The widget is the only part of Mirraya a shopper ever touches. An earlier exploration settled the shell (a focused sheet over the product page); these are three flows inside it. Every mock is live — click the trigger on each store, run the whole flow on desktop and phone, then tell us which felt best.
First, the research the designs are built on: the real conversion barriers (the photo ask, the wait, the trust moment) and the design move each one forces.
Shoppers weigh a vivid risk (my body photo) against an abstract benefit at the moment of the ask. → Show the try-on payoff before asking, and put "never stored" in plain words on the drop zone itself — not in a footer.
A plain privacy sentence measurably increases disclosure; third-party trust seals mostly don't, and over-signaling raises concern salience. → One calm sentence at the point of the ask. No lock icons everywhere.
Multi-step flows convert ~3× single-page (13.9% vs 4.5%); each small step is a micro-yes that makes quitting feel like wasted effort. → Height and weight come before the photo. The current widget leads with its scariest ask.

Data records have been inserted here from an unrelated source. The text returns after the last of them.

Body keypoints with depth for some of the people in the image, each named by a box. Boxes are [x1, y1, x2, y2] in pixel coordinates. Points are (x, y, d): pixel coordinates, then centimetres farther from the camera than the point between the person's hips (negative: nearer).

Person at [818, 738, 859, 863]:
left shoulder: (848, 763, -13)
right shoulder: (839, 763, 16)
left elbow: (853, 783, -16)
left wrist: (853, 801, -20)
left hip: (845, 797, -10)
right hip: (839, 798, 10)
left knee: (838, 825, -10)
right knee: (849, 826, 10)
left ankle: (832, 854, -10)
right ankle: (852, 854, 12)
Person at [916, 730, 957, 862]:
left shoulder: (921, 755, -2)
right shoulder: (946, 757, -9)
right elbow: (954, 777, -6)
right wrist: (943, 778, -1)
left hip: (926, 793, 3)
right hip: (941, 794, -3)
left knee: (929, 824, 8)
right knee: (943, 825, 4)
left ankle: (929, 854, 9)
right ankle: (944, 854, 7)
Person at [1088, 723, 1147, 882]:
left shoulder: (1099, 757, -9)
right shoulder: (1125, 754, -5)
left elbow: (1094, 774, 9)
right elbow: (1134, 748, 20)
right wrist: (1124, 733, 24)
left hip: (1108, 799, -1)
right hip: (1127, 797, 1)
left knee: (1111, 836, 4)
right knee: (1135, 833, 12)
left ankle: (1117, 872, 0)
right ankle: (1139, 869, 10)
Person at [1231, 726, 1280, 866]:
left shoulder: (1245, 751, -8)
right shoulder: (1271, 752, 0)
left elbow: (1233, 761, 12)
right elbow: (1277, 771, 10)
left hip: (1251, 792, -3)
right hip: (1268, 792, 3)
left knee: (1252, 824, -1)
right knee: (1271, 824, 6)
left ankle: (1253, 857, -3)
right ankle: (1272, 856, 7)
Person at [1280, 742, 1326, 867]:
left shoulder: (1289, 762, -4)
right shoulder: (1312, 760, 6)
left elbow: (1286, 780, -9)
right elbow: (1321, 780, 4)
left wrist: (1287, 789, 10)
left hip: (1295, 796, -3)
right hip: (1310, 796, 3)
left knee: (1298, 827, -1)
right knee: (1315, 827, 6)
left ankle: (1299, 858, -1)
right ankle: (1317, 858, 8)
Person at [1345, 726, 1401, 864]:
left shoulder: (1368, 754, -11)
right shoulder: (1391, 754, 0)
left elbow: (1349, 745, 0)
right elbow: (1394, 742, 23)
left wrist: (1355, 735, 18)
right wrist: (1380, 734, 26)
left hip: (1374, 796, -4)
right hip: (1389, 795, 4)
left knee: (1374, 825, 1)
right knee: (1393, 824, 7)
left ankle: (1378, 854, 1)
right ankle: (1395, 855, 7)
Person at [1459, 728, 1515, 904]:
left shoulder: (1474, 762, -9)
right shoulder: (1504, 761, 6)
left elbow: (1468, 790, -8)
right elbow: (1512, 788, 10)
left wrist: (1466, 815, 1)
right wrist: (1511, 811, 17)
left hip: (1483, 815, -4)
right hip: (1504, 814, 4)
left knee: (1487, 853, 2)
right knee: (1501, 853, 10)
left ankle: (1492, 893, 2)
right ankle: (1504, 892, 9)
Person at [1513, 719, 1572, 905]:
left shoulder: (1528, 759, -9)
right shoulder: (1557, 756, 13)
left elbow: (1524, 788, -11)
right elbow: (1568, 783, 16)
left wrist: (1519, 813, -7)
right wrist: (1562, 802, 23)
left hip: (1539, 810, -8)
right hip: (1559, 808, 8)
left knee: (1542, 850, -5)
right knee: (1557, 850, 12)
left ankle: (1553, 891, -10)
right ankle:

People value a result more when they watch the effort — even preferring a transparent wait over an instant answer. → Narrate real steps ("measuring 40 landmark points…"), never a bare spinner.
Low body esteem lowers try-on adoption; self-congruent imagery builds trust. → Non-evaluative language ("measure the fit", never "analyze your body"), no model imagery near the ask — and the render preserving your face, pose and background is itself the trust story.
Unclear instructions and after-the-fact rejections are the killers (30% of people retake a selfie 3+ times). → Guided capture: the three rules as a visible checklist before the camera opens, and rejections that say exactly how to fix.
Primed, benefit-framed permission requests roughly double acceptance (~35% → ~70%). → Our own "one photo does both" screen says yes first; the native prompt is a formality.
Field Test 1's misses were capture artifacts — loose tops pulled taut, rolled phones — not model failures. → The widget does pipeline QA before upload: fitted-clothes and framing guidance is conversion work and accuracy work.
B's sheet, split in two: inputs on the left, a live canvas on the right that never leaves — it holds the garment when you open, your photo when you add it, the narrated measuring pass, and finally the render with the size stamped on. The VTON isn't an epilogue; it's the stage the whole flow performs on. On the phone the canvas rides on top of a bottom sheet.
Desktop
Phone
The payoff is visible from second zero (privacy-calculus benefit), and the render lands in a frame the shopper has been watching the whole time — no surprise reveal to miss.
Widest sheet of the three; on cramped desktop PDPs it's a big overlay. The canvas must never look broken when a store has no garment image.
Benefit-before-ask · point-of-ask privacy line · easy inputs first · labor-illusion narration on the canvas.
The inverse reveal order: the sheet is one full-bleed canvas — a mirror. Controls live in a slim bar under it. Your photo fills the mirror, the measuring pass narrates over it, then the render fades in and the size stamps onto the image. The size is the caption; seeing yourself in the garment is the product. This is the "undersells the VTON" instinct taken to its limit.
Desktop
Phone
The strongest emotional arc and the most shareable moment — the stamped render is a screenshot waiting to happen. Nothing on screen competes with the payoff.
The size number arrives last, and render latency (~10s live) sits in the hero position — a slow or failed render hurts more here than anywhere. Needs the size shown the moment it's known, before the render lands.
Benefit IS the interface · labor illusion at maximum · body-esteem care (it's you, unedited, in your own setting).
Full multi-step psychology: height (easy yes) → weight (optional, skippable) → then the photo, introduced by a priming screen with the three capture rules as a visible checklist — so by the time the big ask arrives, the shopper has already said yes twice and knows exactly what a good photo looks like. Feels native on the phone; the desktop sheet runs the same screens.
Desktop
Phone
Directly implements the strongest quantified findings (multi-step ~3× single-page; primed permission ~2× acceptance). Every screen has exactly one job, so mobile ergonomics are perfect.
Most taps to the result, and the try-on payoff is least visible up front — the priming screen has to carry the "why bother" on its own. Impatient repeat shoppers need the skip-ahead (returning state).
Foot-in-the-door sequencing · pre-permission priming · guided capture checklist · progress ownership.